The now well-established, candidate-driven employment market (no longer a trend, but the standard) has settled across nearly all industries and positions.  The well-fought war for talent has turned into an outright crisis for most organizations.  Nearly 75% of employers have difficulty sourcing candidates, and 45% are unable to find talent with the appropriate skill sets.

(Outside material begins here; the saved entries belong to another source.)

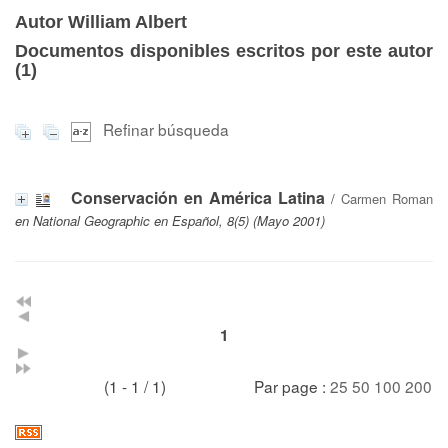
Autor William Albert
Documentos disponibles escritos por este autor
(
1
)
Refinar búsqueda
Conservación en América Latina
/
Carmen Roman
en National Geographic en Español, 8(5) (Mayo 2001)
1
(1 - 1 / 1)
Par page :
25
50
100
200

As a result of this crisis, companies who never considered using external recruiters are now realizing the value in forging this type of strategic partnership to assist their recruiting and hiring efforts.  30% of hiring authorities in a recent study said use of external recruiters has either somewhat or greatly increased over the past year.  At a time when companies are struggling to fill open positions, building a relationship with a trusted recruiter who understands company culture—as well as the soft and hard skills required to successfully perform a job—allows organizations to focus on company goals outside of recruiting the talent needed to bring that to fruition.